El cuerpo de mi madre es mi raíz y no me gusta que alguien la convenza de que debe tener otra forma. Su carne, la carne del cuerpo de mi madre, es lo único en lo que pienso cuando oigo la palabra belleza, aunque ella no me crea. Y quiero que se expanda, que no luche, que crezca y siga alimentándome porque siento que es el lugar donde existen las cosas que me importan. También me gustan su pelo corto y su piel oscura, las arrugas que demuestran que su vida ha sido feliz, las manchitas que decoran su rostro y que juego a unir para crear nuevos poemas. Hace poco me dijo que había decidido dejar de teñirse y ahora me basta con mirar su pelo para ver cómo nieva. Me gustan sus piernas: son más cortas que las mías, pero conocen todos los lugares a los que un día iré y eso hace que la distancia no exista. Me gusta la piel que le cuelga de los brazos porque me recuerda a los árboles del bosque por el que paseo cada mañana, y eso me da ganas de convertirme en un pájaro cada vez que estoy cansada y me acerco a ella. Cuando mi madre llora, los planetas se mueven, como si lo equivocado se recolocara y hallara su lugar en las bolsas de sus ojeras. Siento que la luz entra en mi vida cuando la veo pasearse en bañador o salir de la ducha por más que se cubra, y por un momento me recuerda a los animales salvajes y libres, aunque no lo sea.
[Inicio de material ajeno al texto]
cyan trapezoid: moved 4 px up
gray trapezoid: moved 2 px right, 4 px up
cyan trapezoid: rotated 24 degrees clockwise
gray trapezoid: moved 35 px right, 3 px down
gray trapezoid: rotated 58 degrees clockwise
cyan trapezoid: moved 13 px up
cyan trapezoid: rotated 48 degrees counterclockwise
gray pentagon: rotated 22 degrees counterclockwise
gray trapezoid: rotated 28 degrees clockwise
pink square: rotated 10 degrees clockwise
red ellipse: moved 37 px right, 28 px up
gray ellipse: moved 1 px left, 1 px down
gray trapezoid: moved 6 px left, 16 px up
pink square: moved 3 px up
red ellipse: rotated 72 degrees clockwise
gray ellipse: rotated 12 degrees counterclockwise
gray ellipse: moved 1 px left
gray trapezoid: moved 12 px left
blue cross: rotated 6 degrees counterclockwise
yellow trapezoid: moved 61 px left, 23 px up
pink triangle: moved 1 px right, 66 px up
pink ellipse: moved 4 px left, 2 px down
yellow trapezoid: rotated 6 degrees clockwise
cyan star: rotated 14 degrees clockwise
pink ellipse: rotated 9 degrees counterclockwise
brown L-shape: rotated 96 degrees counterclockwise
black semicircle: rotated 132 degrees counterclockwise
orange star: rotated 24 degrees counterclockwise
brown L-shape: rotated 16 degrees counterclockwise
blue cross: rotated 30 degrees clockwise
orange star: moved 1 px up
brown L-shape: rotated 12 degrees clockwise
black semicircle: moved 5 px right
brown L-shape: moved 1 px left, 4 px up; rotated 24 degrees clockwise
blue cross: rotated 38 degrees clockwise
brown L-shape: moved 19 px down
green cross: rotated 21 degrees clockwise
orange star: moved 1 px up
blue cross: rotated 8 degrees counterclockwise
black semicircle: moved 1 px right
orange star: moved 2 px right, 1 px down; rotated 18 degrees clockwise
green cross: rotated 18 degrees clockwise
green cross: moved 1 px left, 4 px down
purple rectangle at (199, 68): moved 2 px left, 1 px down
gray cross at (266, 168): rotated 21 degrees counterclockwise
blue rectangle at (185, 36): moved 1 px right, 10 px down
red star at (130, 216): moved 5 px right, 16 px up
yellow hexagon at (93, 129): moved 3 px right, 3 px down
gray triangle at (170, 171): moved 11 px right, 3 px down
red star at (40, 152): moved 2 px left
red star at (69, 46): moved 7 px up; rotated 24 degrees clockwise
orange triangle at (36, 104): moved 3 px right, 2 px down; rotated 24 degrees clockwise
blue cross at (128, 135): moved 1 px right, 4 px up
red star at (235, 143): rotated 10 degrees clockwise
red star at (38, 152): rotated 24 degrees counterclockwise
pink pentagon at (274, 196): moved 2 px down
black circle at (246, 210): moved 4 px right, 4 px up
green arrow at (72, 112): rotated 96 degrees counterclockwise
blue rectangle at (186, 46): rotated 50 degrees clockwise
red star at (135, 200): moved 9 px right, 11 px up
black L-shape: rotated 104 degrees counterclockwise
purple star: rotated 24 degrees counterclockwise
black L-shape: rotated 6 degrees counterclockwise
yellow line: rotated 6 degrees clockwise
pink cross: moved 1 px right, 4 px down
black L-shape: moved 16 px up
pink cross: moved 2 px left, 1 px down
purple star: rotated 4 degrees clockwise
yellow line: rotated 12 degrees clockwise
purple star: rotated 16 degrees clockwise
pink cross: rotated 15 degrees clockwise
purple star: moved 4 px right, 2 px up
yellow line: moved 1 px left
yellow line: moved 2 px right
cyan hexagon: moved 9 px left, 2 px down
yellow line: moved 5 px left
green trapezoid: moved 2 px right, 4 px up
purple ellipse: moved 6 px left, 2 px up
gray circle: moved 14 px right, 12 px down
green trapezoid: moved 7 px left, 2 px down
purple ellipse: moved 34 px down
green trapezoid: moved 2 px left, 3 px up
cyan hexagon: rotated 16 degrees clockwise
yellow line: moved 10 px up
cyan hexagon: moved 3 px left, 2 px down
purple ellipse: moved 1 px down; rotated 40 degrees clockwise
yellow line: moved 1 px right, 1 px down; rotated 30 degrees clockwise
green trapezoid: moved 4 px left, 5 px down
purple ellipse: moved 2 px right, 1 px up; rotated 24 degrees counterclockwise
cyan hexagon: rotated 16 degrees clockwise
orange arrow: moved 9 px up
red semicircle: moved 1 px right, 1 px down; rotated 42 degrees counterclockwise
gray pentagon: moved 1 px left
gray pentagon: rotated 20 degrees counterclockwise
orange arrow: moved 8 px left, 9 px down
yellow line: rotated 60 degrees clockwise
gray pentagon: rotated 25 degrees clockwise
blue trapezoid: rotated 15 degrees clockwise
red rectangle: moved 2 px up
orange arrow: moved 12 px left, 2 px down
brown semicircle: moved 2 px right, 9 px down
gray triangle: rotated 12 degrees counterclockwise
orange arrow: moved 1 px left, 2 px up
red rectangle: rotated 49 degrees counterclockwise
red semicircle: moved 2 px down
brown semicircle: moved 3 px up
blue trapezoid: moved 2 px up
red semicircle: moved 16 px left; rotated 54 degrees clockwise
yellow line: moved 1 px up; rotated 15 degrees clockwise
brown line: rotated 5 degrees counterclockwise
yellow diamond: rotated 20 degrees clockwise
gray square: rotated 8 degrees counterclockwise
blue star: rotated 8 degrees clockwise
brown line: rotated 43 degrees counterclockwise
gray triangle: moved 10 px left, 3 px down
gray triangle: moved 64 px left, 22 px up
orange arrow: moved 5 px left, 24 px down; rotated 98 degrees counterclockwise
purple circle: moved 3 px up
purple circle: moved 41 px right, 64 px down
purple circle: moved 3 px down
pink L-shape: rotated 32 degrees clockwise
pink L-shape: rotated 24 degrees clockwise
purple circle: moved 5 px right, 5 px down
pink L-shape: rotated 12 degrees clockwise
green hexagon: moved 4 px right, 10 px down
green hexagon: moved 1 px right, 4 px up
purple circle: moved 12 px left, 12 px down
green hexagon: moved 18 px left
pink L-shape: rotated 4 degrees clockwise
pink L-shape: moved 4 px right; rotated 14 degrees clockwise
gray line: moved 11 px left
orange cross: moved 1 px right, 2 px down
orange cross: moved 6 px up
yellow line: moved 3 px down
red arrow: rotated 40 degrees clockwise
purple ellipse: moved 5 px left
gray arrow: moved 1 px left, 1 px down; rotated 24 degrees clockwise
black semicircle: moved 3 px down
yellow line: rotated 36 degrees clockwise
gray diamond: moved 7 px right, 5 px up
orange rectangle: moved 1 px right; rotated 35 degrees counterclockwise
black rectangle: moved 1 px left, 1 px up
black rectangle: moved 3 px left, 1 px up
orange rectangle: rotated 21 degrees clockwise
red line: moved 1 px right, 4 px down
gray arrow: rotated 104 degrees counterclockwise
Mi madre pertenece a una generación de mujeres que ha crecido bajo el yugo del juicio externo. Han aprendido que deben ser mujeres perfectas, madres perfectas, cuerpos perfectos. Les han hecho creer que para conseguir todo eso deben, además, tener un peso determinado, una cara esculpida y un color concreto sobre los párpados. Siento que mi madre no se termina de creer que es posible deconstruir ese cuento cruel. Miro mi cuerpo frente al espejo y, aunque resulte tremendamente difícil, siento que estoy a tiempo de aprender a quererlo, que cada día lo hago un poco más, que las mujeres de 30 años seremos cuerpos de 60 mucho más libres. Sin embargo, ellas llevan años comprando revistas que les indican qué pantalón comprarse según la forma de su cuerpo o cuáles son los vestidos que mejor ocultan lo que dicen que no está bien. Y pienso, al mismo tiempo, en todas aquellas mujeres que escuchan a sus hijas y están aprendiendo a quererse a través de sus ojos, y siento que incluso en esa libertad vuelven a sentirse juzgadas por no saber deconstruirse lo suficiente, por seguir atadas a una dieta o a un gimnasio que no les gusta, por rechazar la cerveza de un viernes o el dulce de un domingo.

Miro a mi madre. Quiero colocarle espejos por toda la casa y regalarle mis ojos. Que nadie la observe si no comprende su belleza, que es la misma del barro mojado. Que vea en ella lo que veo yo cuando la miro: la tierra que tiembla y se abre paso para iluminar el mundo.